- Passage shown
______________________________

Two kinds of marketing, explained simply Imagine two different people working for your brand. The first person stands in a busy market and shouts, "Buy now! 20% off!…

June 4, 2026 4 min read

Two kinds of marketing, explained simply

Imagine two different people working for your brand.

The first person stands in a busy market and shouts, “Buy now! 20% off! Click here!” They want a sale today. This is called performance marketing — ads that ask people to buy right away, where you can count every click and every sale.

The second person does not ask for a sale at all. Instead, they slowly make your brand famous and liked, so that when people need your kind of product, they already think of you. This is called brand marketing — building trust and memory over time.

Many D2C founders argue about which one is better. The honest answer, backed by decades of data, is that this is the wrong question. You need both. And the surprising part is: they actually make each other stronger.

Quick note: “D2C” means direct-to-consumer — a brand that sells its own products straight to shoppers.

What the research actually found

Two researchers, Les Binet and Peter Field, studied this question very carefully. They looked at 996 real advertising case studies, covering about 700 brands across 83 industries, over more than 30 years of data. This is one of the biggest studies of its kind. (Lead-Gen Economy, 2026)

Their famous finding became known as the “60/40 rule”: for steady, long-term growth, brands did best when they spent about 60% on brand building and 40% on performance (quick-sale) ads. (Marketing Week, 2024)

But here is the twist. In recent years, brands did the opposite. According to WARC data, by 2024 about 69% of marketing budgets went to short-term performance ads, and only about 31% went to brand building — almost the reverse of what the research recommends. (Lead-Gen Economy, 2026)

Why did this happen? Because performance ads are easy to measure. You can see the clicks. Brand building is harder to measure, so it often gets cut first. But cutting it has a cost.

Why doing both works better

This is the most important idea, so let’s keep it simple: brand building makes your performance ads cheaper.

When people already know and trust your name, they are far more likely to click and buy when they see your “buy now” ad. When they have never heard of you, they hesitate.

The numbers back this up:

  • One analysis found that moving from performance-only to brand + performance gave around a +90% boost in return. Going the other way (cutting brand) caused about a 40% drop. (Lead-Gen Economy, 2026)

______________________________

- Supplied information

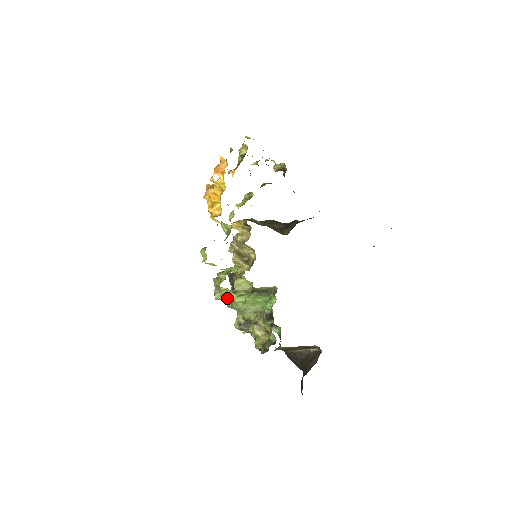
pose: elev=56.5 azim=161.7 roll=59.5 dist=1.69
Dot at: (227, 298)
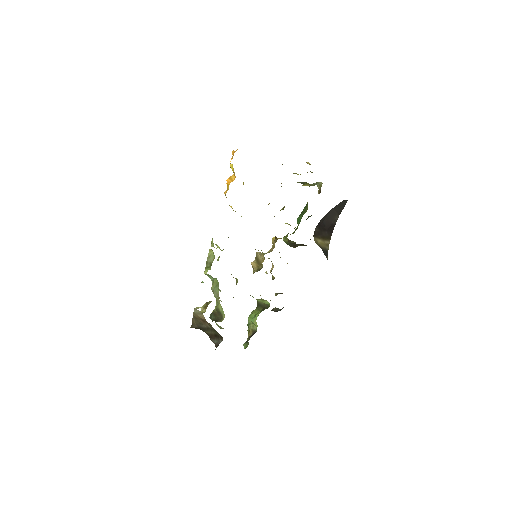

______________________________

- Given exercise
Print the stretch from "This is the most" through "you, they hesitate." in the marketing article.

- Result for this task
This is the most important idea, so let’s keep it simple: brand building makes your performance ads cheaper.

When people already know and trust your name, they are far more likely to click and buy when they see your “buy now” ad. When they have never heard of you, they hesitate.